Vertical Markets

Charity risk barometer

by Mark Rowe

Charities need to take a longer-term view of risk or face increasing threats to their prosperity and security, according to an insurer.

The specialist insurer Ecclesiastical Insurance published its first Charity Risk Barometer, a study of the immediate and emerging risks facing the charity sector.
The report, published with Third Sector, asked charity leaders about the biggest risks facing them over the short- (12months), medium- (one to three years) and long-term (five years).

Funding emerged as the biggest concern (more than half, 54pc of charities) over the short- and medium-term, while reputational risk (26pc) is seen as the biggest threat to the sector over the long-term. Brexit is a major concern for the year ahead, with more than half of charities citing it as a concern, followed by growing political instability (38pc). Brexit was more of an issue for larger charities and became less important to all charities over the longer-term.

The report also highlights emerging risks including charities’ ability to attract and retain talent, stress-related burnout among staff and engaging with the next generation of supporters. The report also highlights a need for charities to think more strategically about risk management to ensure their future prosperity.

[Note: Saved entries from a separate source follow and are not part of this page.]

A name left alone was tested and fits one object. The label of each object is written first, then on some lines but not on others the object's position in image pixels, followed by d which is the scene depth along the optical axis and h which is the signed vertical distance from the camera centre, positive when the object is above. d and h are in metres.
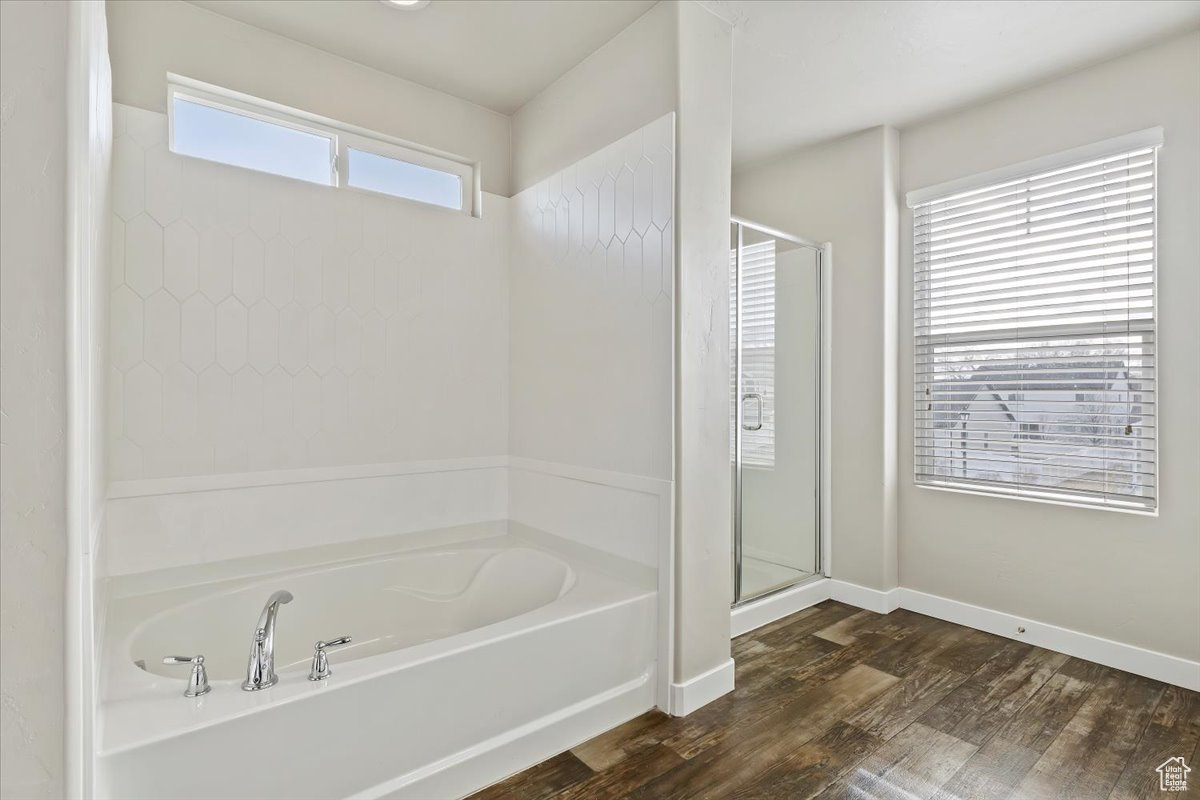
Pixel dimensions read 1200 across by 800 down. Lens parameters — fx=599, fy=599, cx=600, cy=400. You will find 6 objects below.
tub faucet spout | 1.43 -0.64
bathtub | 1.33 -0.79
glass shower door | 2.92 -0.06
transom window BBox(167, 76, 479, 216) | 2.20 +1.01
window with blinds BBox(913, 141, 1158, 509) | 2.46 +0.27
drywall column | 2.13 +0.11
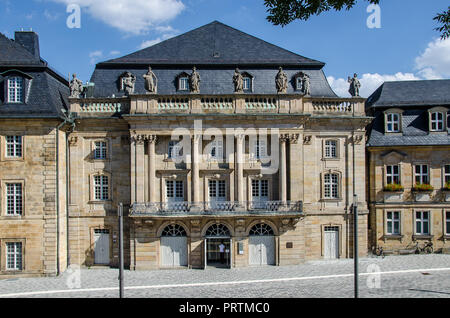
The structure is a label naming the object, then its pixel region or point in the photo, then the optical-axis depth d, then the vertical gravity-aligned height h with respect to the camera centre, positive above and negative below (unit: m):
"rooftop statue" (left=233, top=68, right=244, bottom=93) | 25.98 +5.52
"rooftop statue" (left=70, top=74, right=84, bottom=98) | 26.86 +5.41
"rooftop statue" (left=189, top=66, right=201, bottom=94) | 26.05 +5.60
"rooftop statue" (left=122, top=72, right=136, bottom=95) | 26.56 +5.74
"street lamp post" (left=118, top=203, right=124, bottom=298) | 16.55 -3.63
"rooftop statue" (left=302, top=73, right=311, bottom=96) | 27.08 +5.56
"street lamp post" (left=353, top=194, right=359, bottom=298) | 16.55 -3.44
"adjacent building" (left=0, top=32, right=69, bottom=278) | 25.16 -0.76
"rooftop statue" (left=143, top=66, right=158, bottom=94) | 26.02 +5.53
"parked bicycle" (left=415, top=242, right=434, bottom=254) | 29.62 -6.17
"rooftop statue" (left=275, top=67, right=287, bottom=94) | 26.22 +5.56
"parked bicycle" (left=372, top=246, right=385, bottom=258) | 29.34 -6.28
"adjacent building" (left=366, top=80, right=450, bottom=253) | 29.89 -1.51
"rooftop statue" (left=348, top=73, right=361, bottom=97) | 28.46 +5.73
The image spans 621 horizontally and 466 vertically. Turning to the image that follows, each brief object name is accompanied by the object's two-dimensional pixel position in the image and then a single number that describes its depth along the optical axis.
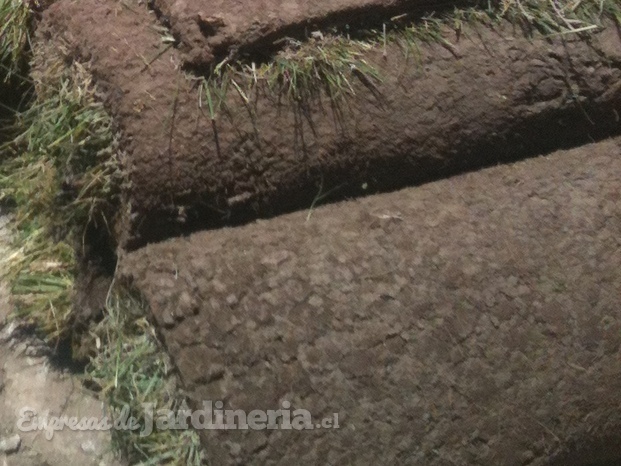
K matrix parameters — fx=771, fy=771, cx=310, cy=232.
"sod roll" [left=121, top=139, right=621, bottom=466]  1.67
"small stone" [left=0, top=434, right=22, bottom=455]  2.04
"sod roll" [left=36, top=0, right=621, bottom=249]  1.81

Three-quarters of boards have risk discussions as a standing agenda item, but one in four charity leaders feel they aren’t spending enough time considering risk at a strategic level. Worryingly one in three small charities don’t spend any time considering strategic risk on a regular basis.

The research also found that many charities were taking a short-term view of risk. One in five charities is only looking ahead 12 months when considering their strategic risks, and just 40 per cent are looking beyond three years.

Angus Roy, charity director at Ecclesiastical Insurance, said: “These are challenging times for the sector – uncertainty is the new norm and new risks are emerging all of the time. It is imperative that charities spend more time thinking about not only the potential rewards, but also the risks they are facing, now and in the future. As a specialist partner to the charity sector, our role is to help customers manage their risks and our research shows that too many charities are taking a short-term view, which may be limiting their ability to grasp new opportunities and identify emerging threats. It is best, and most logical, to think about risks when a charity is looking at its three- to five-year strategic plan.”